What It Means for You
Let's start with your wallet. The most immediate and universal impact of this legislation is on your annual TABOR refund. Because the state is moving roughly $45 million per year into the "exempt" column starting in the 2026-2027 fiscal year, that is $45 million less that gets distributed back to taxpayers across the state. Spread out among millions of Colorado residents, this accounting shift won't bankrupt you, but it certainly shaves a noticeable amount off the refund check you get after filing your state taxes.
Beyond your taxes, there is a massive hidden win in this bill if you or a family member ever rely on the Crime Victim Compensation Fund. Under previous rules, local district attorneys and judicial districts were allowed to siphon off up to 22.5% of the money in this fund just to cover their own administrative and overhead costs. This bill officially stops that practice. It mandates that all administrative costs be paid out of the state's General Fund, ensuring that every dollar meant for crime victims actually stays in the fund to support them during the hardest moments of their lives.
Finally, this policy creates a subtle domino effect for local community services that you should be aware of. Historically, the state uses excess TABOR funds to reimburse local governments for programs like the senior homestead property tax exemption, which helps keep local fire, police, and school districts fully funded. With less TABOR surplus available due to these reclassifications, the state will be forced to dip directly into its General Fund to make those local communities whole. It is a classic government shell game, but the durable takeaway is that the state is giving itself far more flexibility with how it accounts for its incoming cash.
What It Means for Your Business
If you operate a business in a heavily regulated industry—like healthcare, banking, insurance, construction, or gaming—you need to understand how the state views your regulatory fines. Under this new framework, civil penalties issued by the Department of Public Health and Environment, the Division of Banking, or the Division of Labor Standards and Statistics are strictly classified as exempt "damage awards." While this doesn't increase the fines themselves, it does mean the state retains every single dollar of regulatory penalties without worrying about hitting a revenue cap. State agencies no longer have to view penalty collections as a potential liability that might trigger broader taxpayer refunds.
For the aviation sector, logistics companies, and regional developers, this legislation provides a major structural win. The bill officially exempts the excise tax on aviation gas and jet fuel from state revenue limits. Because these funds are collected by the state but passed through to the Aviation Fund to support local, FAA-designated public use airports, exempting them ensures that local airport funding streams won't inadvertently trigger state revenue limits. If your business relies on regional airport development, maintenance contracts, or aviation infrastructure, this provides long-term stability and guarantees that aviation taxes actually stay within the aviation ecosystem.

## Data lines

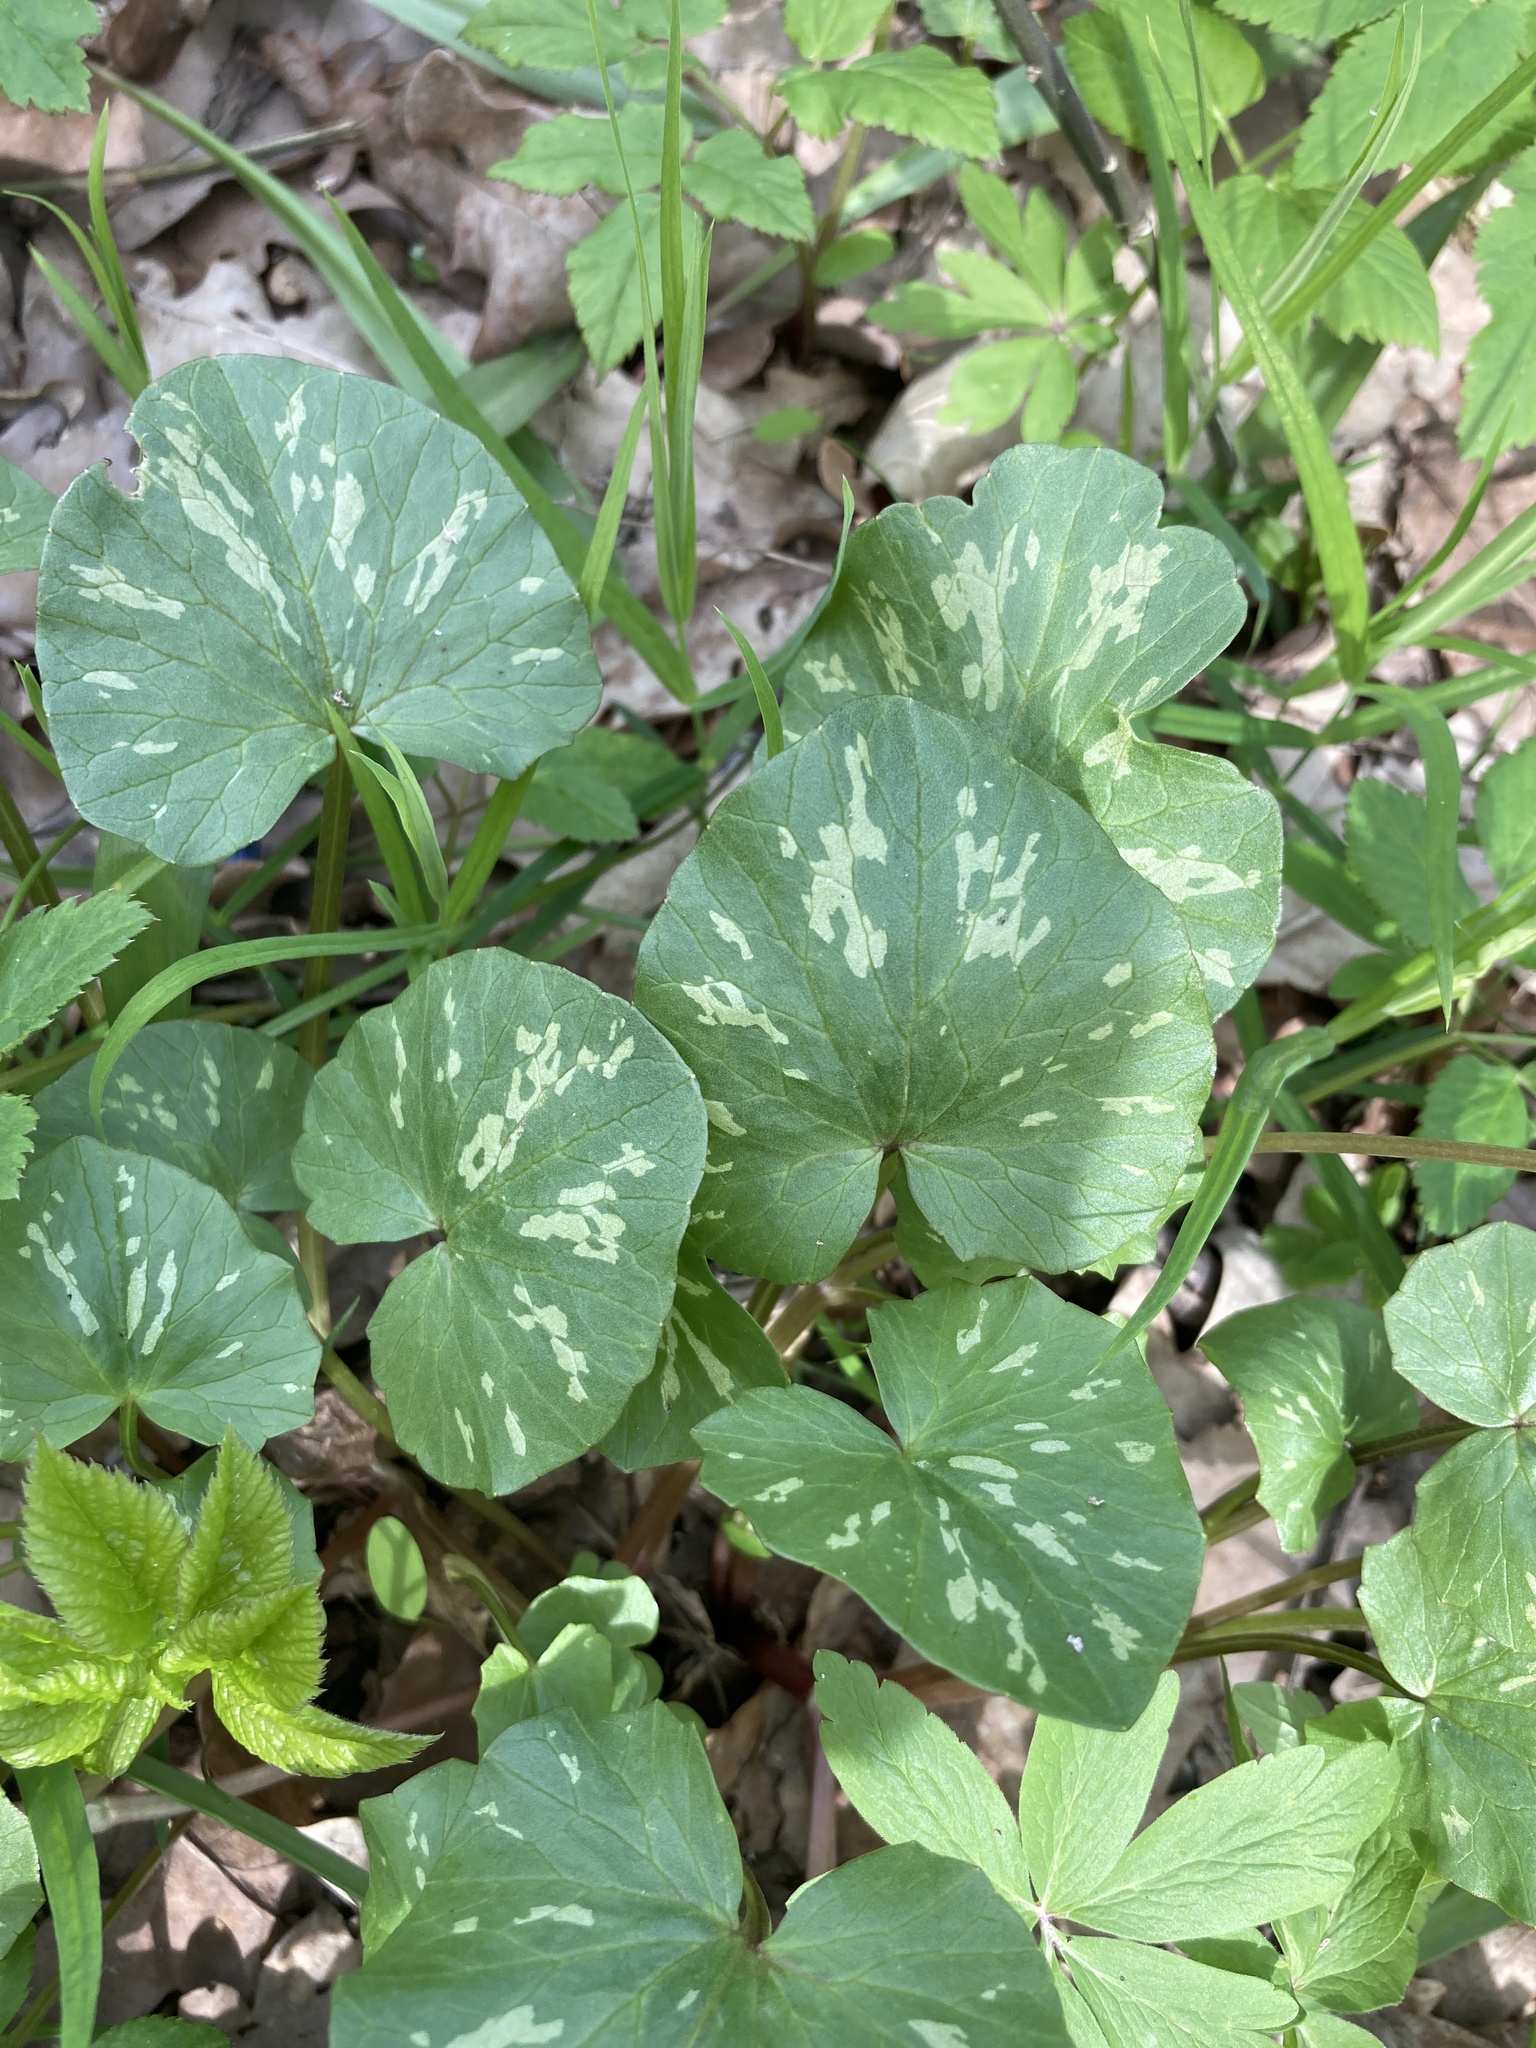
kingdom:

## What to work on
1) Reproduce the passage of the TABOR article that begins with the words containing "For the aviation" and ends with "the aviation ecosystem.".
2) Pick up the TABOR article after its last sentence and carry it forward.

## Results of the exercise
1)
For the aviation sector, logistics companies, and regional developers, this legislation provides a major structural win. The bill officially exempts the excise tax on aviation gas and jet fuel from state revenue limits. Because these funds are collected by the state but passed through to the Aviation Fund to support local, FAA-designated public use airports, exempting them ensures that local airport funding streams won't inadvertently trigger state revenue limits. If your business relies on regional airport development, maintenance contracts, or aviation infrastructure, this provides long-term stability and guarantees that aviation taxes actually stay within the aviation ecosystem.

2)
On a broader operational level, if your hiring process relies heavily on criminal background checks—think childcare facilities, private security firms, or financial advisors—the background check fees you pay to the Department of Public Safety that are routed to the FBI are now officially off the state's TABOR books. There is no immediate compliance shift or new paperwork required on your end. However, as a business owner, you should recognize the macroeconomic effect: this legislation results in a slightly larger, better-funded state government and slightly smaller consumer tax refunds circulating through the local retail economy each spring.
Follow the Money
The math on this accounting shift is substantial. By reclassifying these revenues, the state effectively lowers its TABOR refund obligation by $44.7 million in FY 2026-27 and $45.3 million in FY 2027-28. The largest chunks of that shifted money come from aviation fuel taxes (roughly $30.6 million annually) and the Crime Victim Compensation Fund ($10 million annually). Because TABOR refunds are paid out of the General Fund, decreasing the refund obligation automatically increases the amount of General Fund revenue the state has available to spend or save.
However, it isn't purely free money for lawmakers. Because the bill stops local judicial districts from using the victim compensation fund for their own overhead, the state has to appropriate $2.25 million annually from the General Fund to the Judicial Department to cover those administrative costs. Additionally, because the state frequently uses TABOR surpluses to reimburse local governments for property tax exemptions, shrinking the surplus means the state will likely have to spend an estimated $47 million from the General Fund in FY 2027-28 just to backfill those local community budgets.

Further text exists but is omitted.